Stop the cuts to youth funding
By
SAN FRANCISCO--A multiracial group of 150 adults, teens and kids marched to City Hall for a rally and press conference on May 20 to protest proposed cuts to city-funded youth services.
The march and rally were called by the Mission Community Peace Collaborative, in conjunction with city agencies whose budgets are on the chopping block.
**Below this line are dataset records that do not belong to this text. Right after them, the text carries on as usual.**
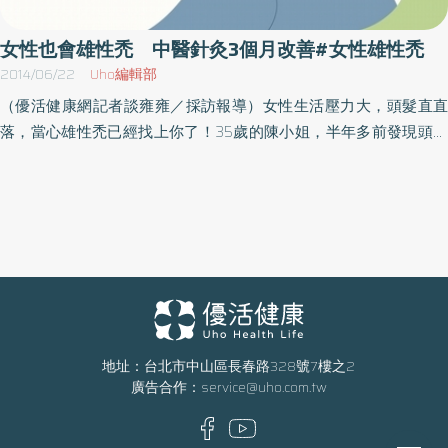
過24週治療後，受試者的頭髮粗細度和覆蓋度均有顯著改善。目前
考量後，決定開立生髮水讓患者擦在頭皮上以減緩掉髮，經3個月至
美國FDA及台灣衛福部已核准通過新型三種波長「雷射帽」，可針對
半年的觀察，若患者掉髮減緩並重新生髮，那就沒問題，若持續掉
女性也會雄性禿 中醫針灸3個月改善#女性雄性禿
不同深淺的毛囊進行刺激，延長生髮期，幫助達到減緩落髮、豐厚
髮則必須長期治療。謝醫師說，一般產後落髮原因有三：１）產後
2014/06/22
Uho編輯部
髮量的效果。若落髮狀況輕微時，使用「雷射帽」可做為治療兼保
雌激素下降，導致毛囊進入休止期而大量掉落；２）產後減肥不
（優活健康網記者談雍雍／採訪報導）女性生活壓力大，頭髮直直
養使用；如果是嚴重且廣泛性的落髮問題，也可以當作除了醫師建
當，導致營養不均衡而落髮；３）產後憂鬱或其他壓力。因此，謝
落，當心雄性禿已經找上你了！35歲的陳小姐，半年多前發現頭頂
議的藥物及生髮療程外的居家輔助產品。 讓媽媽也從「頭」綻放魅
醫師提醒產後婦女，若是產後落髮持續超過半年，或者髮量變成原
上的頭髮開始稀疏且嚴重掉落，檢查為女性雄性禿，經中醫施予針
力 温嵐送雷射帽展孝心！ 魅力天后温嵐表示，第三代「雷射帽」造
先的2分之1，就要與醫師諮詢，看是否有合併其他原因落髮，才能
灸治療，3個月後，頭頂上頭髮稀疏現象已有明顯改善。臺北市立聯
型相當時尚，使用也非常方便。平日在家追劇、滑手機或睡前戴
對症下藥。而對於上述產後案例，植髮開業醫師朱冠州補充，近年
合醫院中興院區中醫科主治醫師林在裕指出，雄性禿是禿頭最常見
著，每週三天每次12分鐘，使用時頭皮會有微溫熱的舒適感，就算
前來診治的女性雄性禿病患有逐漸年輕化的趨勢，女性雄性秃的發
原因，男女都可能發生，雄性禿的盛行率依年齡、性別而異，以50
不用出門也可以隨時享受SPA級的育髮體驗。疫情過後這幾年温嵐
生年齡已從40歲，提早到20歲左右。其主要症狀有頭髮變細、頭頂
歲而言，據統計資料顯示男性達5成，女性則約4成。但臨床發現發
因演出工作而長時間使用髮膠吹風機，因此她對頭皮的呵護更加重
頭髮稀疏進而看到頭皮。朱醫師建議，女性雄性秃最佳的治療時間
病年齡層有年輕化趨勢。30至35歲為高峰 生活壓力大加重掉髮林在
視，在使用第三代「雷射帽」後感覺相當方便實用且舒壓。她表示
為第一期發生時，可採用藥物治療，由醫生來評估，除外用塗抹藥
裕醫師解釋，女性雄性禿頭髮稀疏的症狀往往從30至三35歲開始。
日後每次出國工作行李箱裡更不能少了「雷射帽」。 適逢母親節前
物以外是否需搭配口服藥物，一般經由治療後都可改善髮質，使落
而現代女性面臨家庭、生活、婚姻、情感、工作等多重壓力時，就
夕，她幫媽媽準備一頂雷射帽，藉由這款方便又實用的「居家醫
髮減緩，如果落髮情況較嚴重，也可視後腦部位的毛囊情況，決定
會發生提早並加重掉髮現象，臨床上也出現十八、十九歲女學生因
美」照護產品，讓媽媽也可以跟女兒一樣「從頭綻放魅力」！
地址：台北市中山區長春路328號7樓之2
是否進行植髮手術來改善掉髮部位。
廣告合作：
service@uho.com.tw
為課業壓力嚴重掉髮而求診。雄性禿的臨床表現：男性有明顯的前
額髮線後退，進而呈現M型禿頭或頭頂稀疏的地中海型禿頭。女性的
雄性禿症狀則為頭頂上的頭髮稀疏，但不至於演變成全禿狀況。8成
The demands of the action were simple: "Don't Cut Youth Funds," a play on the name of the threatened Department of Children, Youth and Their Families (DCYF).
The handmade signs and banners that protesters carried called for saving DCYF health, employment and violence-prevention services by cutting wasteful city spending--in particular, bloated administrators' salaries--and instituting a progressive tax system, where the rich and corporations would be forced to pay their fair share.
Theresa Alvarez, a local family and community organizer, and a member of the Mission Community Peace Collaborative, expressed frustration at how budget cuts always fall on the backs of working families and youth, while the city and state spend millions on highly paid bureaucrats and do not tax corporations appropriately.
Explaining why she was part of building the demonstration, she said, "We want to protest and protect the vital family services in San Francisco and stand up against wasteful spending."
The fliers organizers handed out to passersby featured statistics that crystallize how bad the situation is, and how turned around city priorities are. For example, the San Francisco Unified School District pays $3.9 million annually to house cops in San Francisco schools--while voting on May 10 to serve layoff notices to 357 teachers.
And the $4.3 million in overtime paid to 52 police department employees whose base salary is already over $200,000 annually could stop all proposed DCYF cuts, save summer school for K-12 students for the next three years, or create jobs for almost 100 long-term unemployed parents in the Bayview, an impoverished, largely Black, neighborhood in San Francisco.
California is the world's eighth-largest economy. The money is there to support working families and youth, if only there were the political will to raise it. Kids should not have to fight for funding for their health, safety and education.